Why can't the generic interface in TS infer the type correctly?

I would not say it is stupid. It just safe. C0nsider this example:

function fn3<T extends "a">(): T {
  return "a" // error

}

const result = fn3<'a' & { tag: 2 }>().tag // 2

It means that T extends a but not equal 'a'. In above example, result is 2 but in runtime it equals undefined.

This is why TS gives you an error. Generic parameter should be binded with runtime value. Just like you did in your second example.

Let's take a look on your first example:

function fn<T extends "a" | "b">(param: T): T {
  if (param === "a") return "a"
  else return "b"

}

The error:

'"a"' is assignable to the constraint of type 'T', but 'T' could be instantiated with a different subtype of constraint '"a" | "b"'

Please keep in mind, it does not mean that T is always equal to a or b. T can be any subtype of this constraint/union. For instance, you can use never which is the bottom type of type system:

const throwError = () => {
  throw Error('Hello')
}

fn<'a' | 'b'>(throwError())

Is there any chance that fn will return a or b? No, it will throw an error. Maybe this is not the best example just wanted to show you the meaning of different subtypes.
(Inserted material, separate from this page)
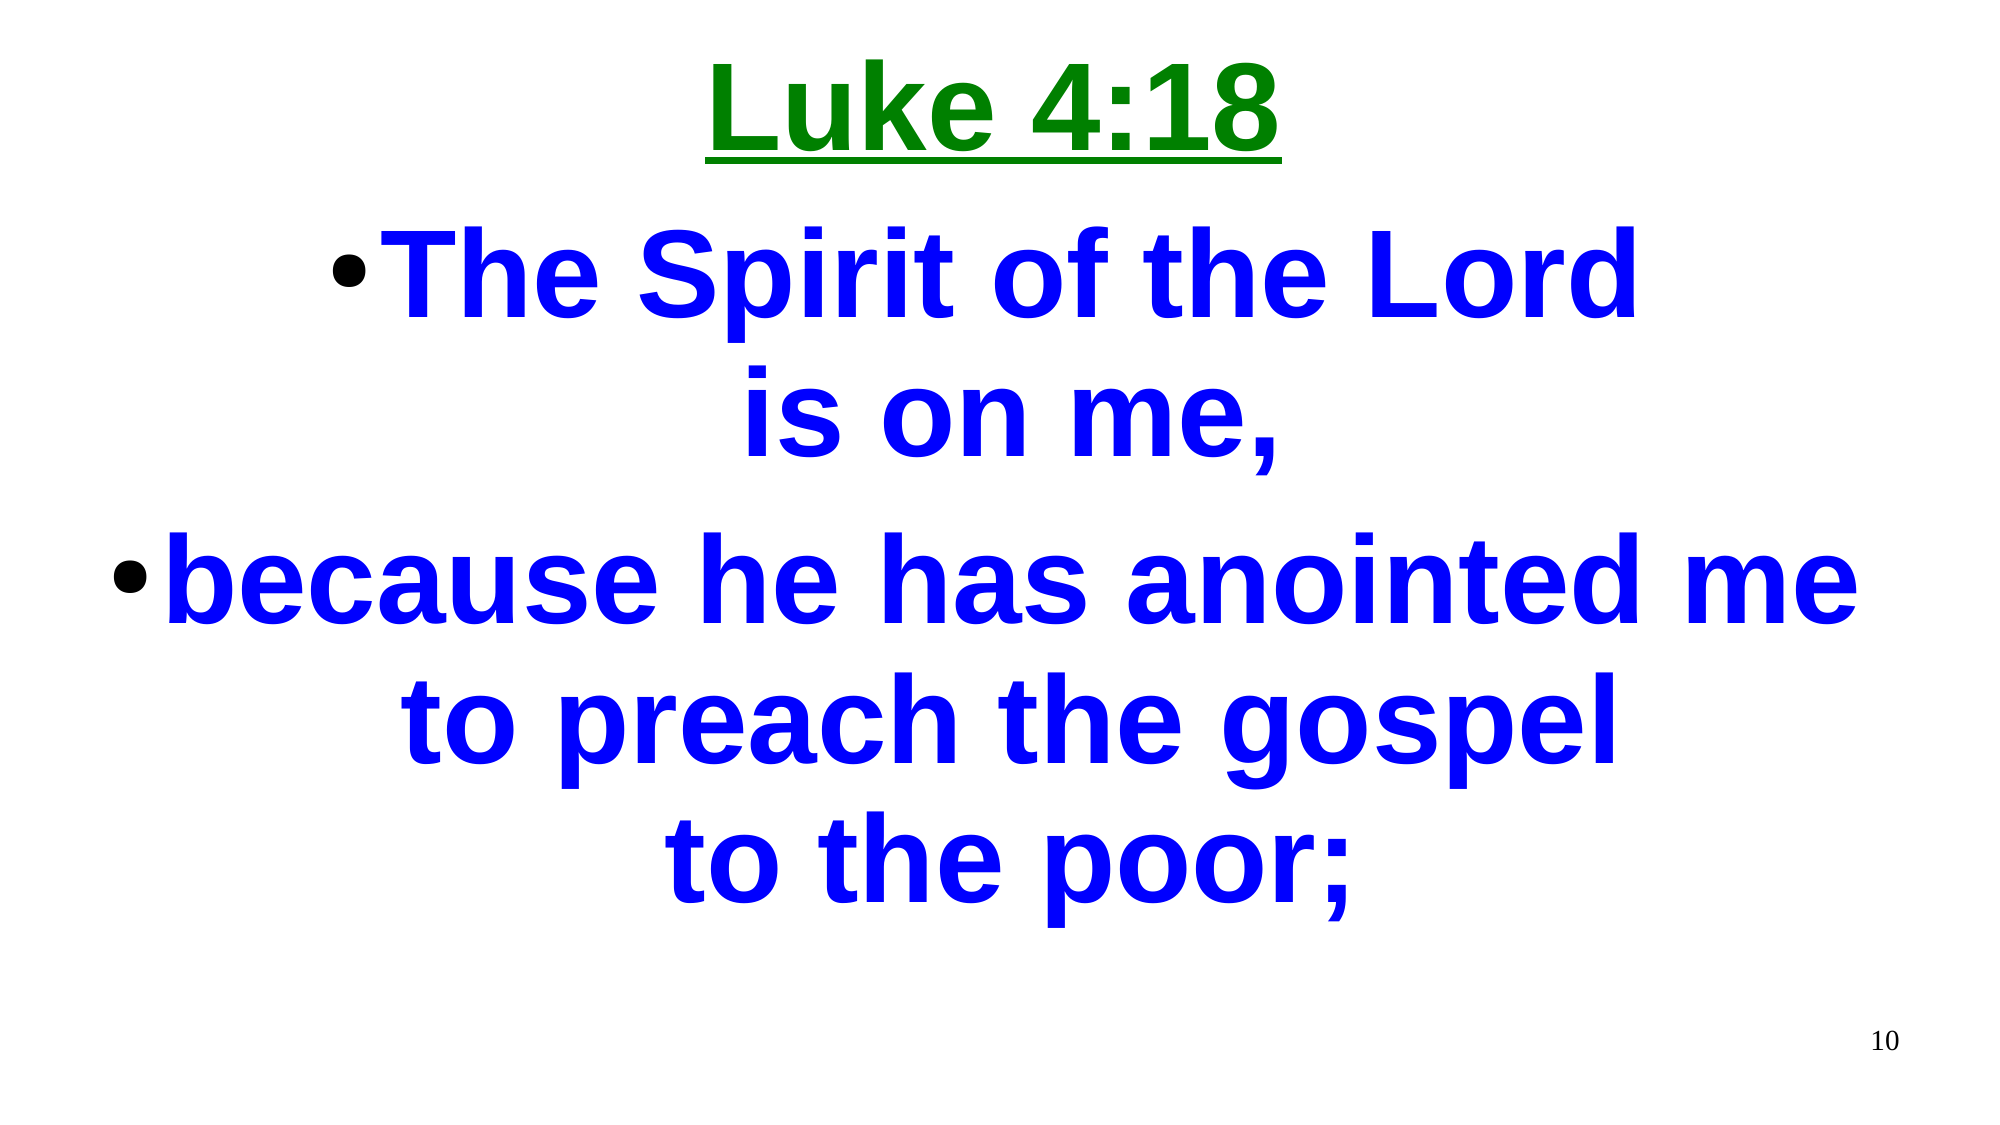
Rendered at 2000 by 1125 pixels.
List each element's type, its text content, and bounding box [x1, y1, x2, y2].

list Luke 4:18 The Spirit of the Lord is on me, because he has anointed me to preach the gospel to the poor; [37, 37, 1951, 1088]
Let's call fn with different set of subtypes:

declare var a: 'a' & { tag: 'hello' }

const result = fn(a).tag // undefined

You might say: Hey, you are not playing by the rules. Type 'a' & { tag: 'hello' } is unrepresentable in runtime. In fact it is not. tag will always be undefined in runtime. But, we are in a type scope. We can easily create such kind of type.

SUMMARY

Please dont treat extends as an equal operator. It just means that T might be any subtype of defined constraint.

P.S. Types are immutable in TypeScript. It means that once you created type T with some constraint, you are unable to return same generic parameter T with other constraint. I mean, in your first example, return type T can't be only a or only b. It will always be a | b

This is currently a limitation in TypeScript's type checking system. This example can be better understood in the case of true | false:

function returnSelf<T extends true | false>(param: T): T {
  if (param === true) {
    type CUR_VAL = T; // original `T`, not `true` if it narrowed
    return true;
  } else {
    type CUR_VAL = T; // original `T`, not `false` if it narrowed
    return false;
  }
}

If you open the code in a playground and hover over the CUR_VAL type alias, you will notice that it is still equal to T, not the narrowed value. Therefore, when you try to return the value, it still thinks that T is true | false which makes it invalid.